The human experience thus far has been largely one of working within limits. The human psyche and cultures seem quite well adapted to coming up with incredible results while working within some set of rules. These rules are what make much of our activity meaningful -- a football game would make no sense if there were no rules as to how it should be played. Many of our most important creative works gain their appeal from going so far while constrained by sometimes artificially severe rules (my favorite example is some of the complex models, such as anatomically correct insects, that can be made in purist -- one square, no cutting -- origami).

The rules are frustrating, to be sure (and indeed, that's the point). So it's no surprise that we dream of being able to more or less set them aside, especially when they're rules we find ourselves forced to live under (such as the laws of nature). That's where transhumanism comes from -- a desire to set aside those pesky rules and quirks that constrain human nature. Yet at the same time, the notion of rulelessness evokes the feeling of creepiness in those of us who aren't filled with a desire for freedom. We don't know how to operate in a world without rules as constraints and reference points.

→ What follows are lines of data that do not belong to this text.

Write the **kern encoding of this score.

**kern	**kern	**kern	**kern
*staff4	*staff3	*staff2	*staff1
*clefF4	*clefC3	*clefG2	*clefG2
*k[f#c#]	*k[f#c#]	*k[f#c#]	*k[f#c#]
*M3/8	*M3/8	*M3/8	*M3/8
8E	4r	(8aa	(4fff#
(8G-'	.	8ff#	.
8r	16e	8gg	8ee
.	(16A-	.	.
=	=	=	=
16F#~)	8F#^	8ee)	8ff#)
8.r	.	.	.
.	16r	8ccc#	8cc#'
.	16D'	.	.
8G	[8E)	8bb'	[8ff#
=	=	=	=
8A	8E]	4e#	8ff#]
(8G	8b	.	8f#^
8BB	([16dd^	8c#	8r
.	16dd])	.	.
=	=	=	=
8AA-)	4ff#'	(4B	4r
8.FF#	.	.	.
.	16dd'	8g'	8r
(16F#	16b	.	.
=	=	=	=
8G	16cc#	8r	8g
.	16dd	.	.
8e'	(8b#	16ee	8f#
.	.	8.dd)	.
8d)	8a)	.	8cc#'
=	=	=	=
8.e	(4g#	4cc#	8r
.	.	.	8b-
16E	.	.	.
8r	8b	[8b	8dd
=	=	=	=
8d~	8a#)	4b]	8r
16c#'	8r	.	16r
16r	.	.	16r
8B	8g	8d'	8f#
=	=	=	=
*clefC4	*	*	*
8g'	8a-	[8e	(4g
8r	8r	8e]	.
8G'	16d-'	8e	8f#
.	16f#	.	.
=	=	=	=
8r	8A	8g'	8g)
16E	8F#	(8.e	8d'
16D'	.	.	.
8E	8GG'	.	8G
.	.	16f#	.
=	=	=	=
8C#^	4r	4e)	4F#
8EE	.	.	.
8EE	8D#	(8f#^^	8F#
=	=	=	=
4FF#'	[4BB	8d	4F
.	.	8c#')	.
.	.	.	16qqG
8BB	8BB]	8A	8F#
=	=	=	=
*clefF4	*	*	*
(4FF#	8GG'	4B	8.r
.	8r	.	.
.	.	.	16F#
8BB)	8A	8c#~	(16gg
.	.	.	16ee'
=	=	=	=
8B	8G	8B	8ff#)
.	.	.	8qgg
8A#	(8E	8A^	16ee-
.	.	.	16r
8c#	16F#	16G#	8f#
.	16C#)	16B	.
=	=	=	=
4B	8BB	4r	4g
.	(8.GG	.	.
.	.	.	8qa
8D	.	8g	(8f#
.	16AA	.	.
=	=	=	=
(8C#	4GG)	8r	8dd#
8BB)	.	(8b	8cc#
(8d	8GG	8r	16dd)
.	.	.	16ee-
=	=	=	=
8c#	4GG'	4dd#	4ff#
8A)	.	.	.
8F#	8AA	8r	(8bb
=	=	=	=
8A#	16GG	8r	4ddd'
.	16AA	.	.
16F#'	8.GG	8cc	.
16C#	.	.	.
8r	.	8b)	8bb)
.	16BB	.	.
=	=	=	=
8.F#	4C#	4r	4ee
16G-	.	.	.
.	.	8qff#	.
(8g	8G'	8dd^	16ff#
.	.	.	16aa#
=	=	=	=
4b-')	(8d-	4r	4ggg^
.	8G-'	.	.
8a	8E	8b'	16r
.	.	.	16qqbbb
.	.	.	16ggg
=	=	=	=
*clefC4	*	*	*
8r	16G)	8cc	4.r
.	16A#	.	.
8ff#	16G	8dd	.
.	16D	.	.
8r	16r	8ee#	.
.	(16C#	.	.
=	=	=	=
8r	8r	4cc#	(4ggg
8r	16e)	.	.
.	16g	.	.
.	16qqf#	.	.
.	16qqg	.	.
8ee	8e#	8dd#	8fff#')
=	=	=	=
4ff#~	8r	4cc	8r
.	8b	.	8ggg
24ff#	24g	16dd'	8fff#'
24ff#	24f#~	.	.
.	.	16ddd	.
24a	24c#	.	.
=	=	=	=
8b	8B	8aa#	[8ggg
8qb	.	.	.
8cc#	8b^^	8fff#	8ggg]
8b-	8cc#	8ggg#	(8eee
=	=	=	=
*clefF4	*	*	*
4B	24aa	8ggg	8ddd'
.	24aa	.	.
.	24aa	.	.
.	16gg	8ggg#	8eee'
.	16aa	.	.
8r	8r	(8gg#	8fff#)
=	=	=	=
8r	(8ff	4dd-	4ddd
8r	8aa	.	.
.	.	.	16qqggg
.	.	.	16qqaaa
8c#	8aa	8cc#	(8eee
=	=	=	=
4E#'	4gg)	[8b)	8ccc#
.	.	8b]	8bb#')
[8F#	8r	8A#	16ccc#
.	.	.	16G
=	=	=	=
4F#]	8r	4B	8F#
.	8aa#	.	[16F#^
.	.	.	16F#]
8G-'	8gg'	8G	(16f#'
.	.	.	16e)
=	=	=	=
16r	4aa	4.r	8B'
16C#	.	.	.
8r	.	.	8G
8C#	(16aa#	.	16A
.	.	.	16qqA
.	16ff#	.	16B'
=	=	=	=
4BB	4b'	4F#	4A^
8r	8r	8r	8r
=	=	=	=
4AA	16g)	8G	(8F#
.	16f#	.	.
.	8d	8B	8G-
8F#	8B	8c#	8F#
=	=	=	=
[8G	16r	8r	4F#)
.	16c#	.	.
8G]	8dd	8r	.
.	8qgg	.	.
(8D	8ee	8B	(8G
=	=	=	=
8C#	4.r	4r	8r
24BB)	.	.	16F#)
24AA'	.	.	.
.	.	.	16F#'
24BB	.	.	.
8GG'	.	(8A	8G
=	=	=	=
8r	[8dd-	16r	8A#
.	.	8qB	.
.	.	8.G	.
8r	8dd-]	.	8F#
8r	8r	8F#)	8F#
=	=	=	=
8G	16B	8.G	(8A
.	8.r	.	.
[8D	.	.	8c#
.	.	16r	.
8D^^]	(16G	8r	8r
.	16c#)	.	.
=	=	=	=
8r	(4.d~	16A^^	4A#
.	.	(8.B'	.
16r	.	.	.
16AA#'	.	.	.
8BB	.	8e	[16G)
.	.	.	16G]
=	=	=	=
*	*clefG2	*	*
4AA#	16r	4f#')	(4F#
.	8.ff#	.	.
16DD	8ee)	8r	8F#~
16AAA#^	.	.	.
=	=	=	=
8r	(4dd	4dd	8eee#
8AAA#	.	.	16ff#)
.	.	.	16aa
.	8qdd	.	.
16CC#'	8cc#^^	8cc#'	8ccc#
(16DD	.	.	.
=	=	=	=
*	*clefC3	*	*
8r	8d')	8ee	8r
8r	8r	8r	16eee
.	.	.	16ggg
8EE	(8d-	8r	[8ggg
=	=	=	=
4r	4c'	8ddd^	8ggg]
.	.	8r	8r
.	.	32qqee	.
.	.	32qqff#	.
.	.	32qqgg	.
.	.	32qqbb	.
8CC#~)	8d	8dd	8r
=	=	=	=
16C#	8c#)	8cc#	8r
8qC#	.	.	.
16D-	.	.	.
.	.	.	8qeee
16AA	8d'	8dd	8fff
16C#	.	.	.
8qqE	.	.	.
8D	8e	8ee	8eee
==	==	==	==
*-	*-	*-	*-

This feeling was explored quite well in Brave New World. The reader is creeped out, but left without much rational disagreement, with the practices of the future society. What can we say is wrong with oppressing people whose nature -- re-created through drugs and eugenics -- is to want and thrive under oppression? Huxley's answer is a psychologically satisfying cop-out. Bernard Marx's inability to fit in to the brave new world is proof -- reassurance -- that human nature ultimately can't be changed fundamentally. Our ability to reason about the events is restored by restoring the framework of constraints we've been trained by millions of years of evolution and culture to operate on.

So the creepiness that many of us sense in transhumanism is not so much a sense that it's wrong, as a sense that we can't think straight about it.